- 本文抜粋
+ + + +

彼の名前は、日隈(ひぐま)ジュリアス投手。

東京ヤクルトスワローズに第四指名でプロ入りが決定しました。

ジュリアス投手は、アメリカ人の父と日本人の母を持つハーフで、184cm77kg。

手足の長い長身から繰り出される、最速145キロの威力ある直球と、
110キロ台のスライダー、チェンジアップが持ち味のスリークォーターのサウスポーです。

彼には、どうしてもプロになって叶えたい夢がありました。

それは、野球でメジャーリーグにいって
「行方不明になったお父さんに気付いてもらうこと」です。

米軍地基地に勤めていた父フランクさんと、
沖縄で働いていた母敦子さんとの間に生まれたジュリアス投手。

弟のモンテル君も生まれ、家族4人で暮らしていました。

そしてジュリアス投手が4歳の頃、
父のフランクさんが軍の任務で日本を離れていた時に、あの大惨事が起こったのです。

2001年9月11日、3000人以上が命を落とした同時多発テロ。

この日を境に、フランクさんとの消息が途絶えました。

生死さえ分からない…母の敦子さんは、来る日も来る日もフランクさんの行方を探しました。

+ + + +

- 元データ

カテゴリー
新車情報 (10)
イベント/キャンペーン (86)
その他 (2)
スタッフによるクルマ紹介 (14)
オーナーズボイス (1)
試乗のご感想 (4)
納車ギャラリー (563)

+ + + +

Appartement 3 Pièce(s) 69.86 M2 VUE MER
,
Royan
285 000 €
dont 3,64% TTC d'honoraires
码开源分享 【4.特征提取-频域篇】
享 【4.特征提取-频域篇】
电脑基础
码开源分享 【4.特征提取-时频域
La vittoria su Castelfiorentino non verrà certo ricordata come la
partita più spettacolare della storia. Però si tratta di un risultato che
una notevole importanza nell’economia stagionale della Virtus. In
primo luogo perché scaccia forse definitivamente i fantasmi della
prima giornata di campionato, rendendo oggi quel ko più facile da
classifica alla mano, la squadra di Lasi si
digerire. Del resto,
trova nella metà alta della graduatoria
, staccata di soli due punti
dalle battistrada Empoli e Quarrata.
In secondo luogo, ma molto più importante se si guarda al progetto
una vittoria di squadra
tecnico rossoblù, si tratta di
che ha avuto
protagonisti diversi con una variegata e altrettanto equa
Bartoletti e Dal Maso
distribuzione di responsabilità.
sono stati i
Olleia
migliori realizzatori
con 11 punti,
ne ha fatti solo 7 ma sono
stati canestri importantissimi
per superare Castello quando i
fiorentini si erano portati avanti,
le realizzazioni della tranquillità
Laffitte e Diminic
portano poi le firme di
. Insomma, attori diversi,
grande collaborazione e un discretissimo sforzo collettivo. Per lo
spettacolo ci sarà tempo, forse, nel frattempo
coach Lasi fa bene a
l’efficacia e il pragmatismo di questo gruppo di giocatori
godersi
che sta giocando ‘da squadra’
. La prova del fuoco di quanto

+ + + +

- 課題
A – 本文抜粋で、ジュリアス投手の持ち味として挙げられている球種をすべて書き出してください。
B – 本文抜粋によると、同時多発テロが起きたとき、ジュリアス投手は何歳の頃でしたか。
C – 本文抜粋のうち、「それは、野球でメジャーリーグにいって」で始まり「この日を境に、フランクさんとの消息が途絶えました。」で終わる部分をそのまま書き写してください。

- 解答一覧
A – 直球、スライダー、チェンジアップ

B – 4歳の頃です。

C –
それは、野球でメジャーリーグにいって
「行方不明になったお父さんに気付いてもらうこと」です。

米軍地基地に勤めていた父フランクさんと、
沖縄で働いていた母敦子さんとの間に生まれたジュリアス投手。

弟のモンテル君も生まれ、家族4人で暮らしていました。

そしてジュリアス投手が4歳の頃、
父のフランクさんが軍の任務で日本を離れていた時に、あの大惨事が起こったのです。

2001年9月11日、3000人以上が命を落とした同時多発テロ。

この日を境に、フランクさんとの消息が途絶えました。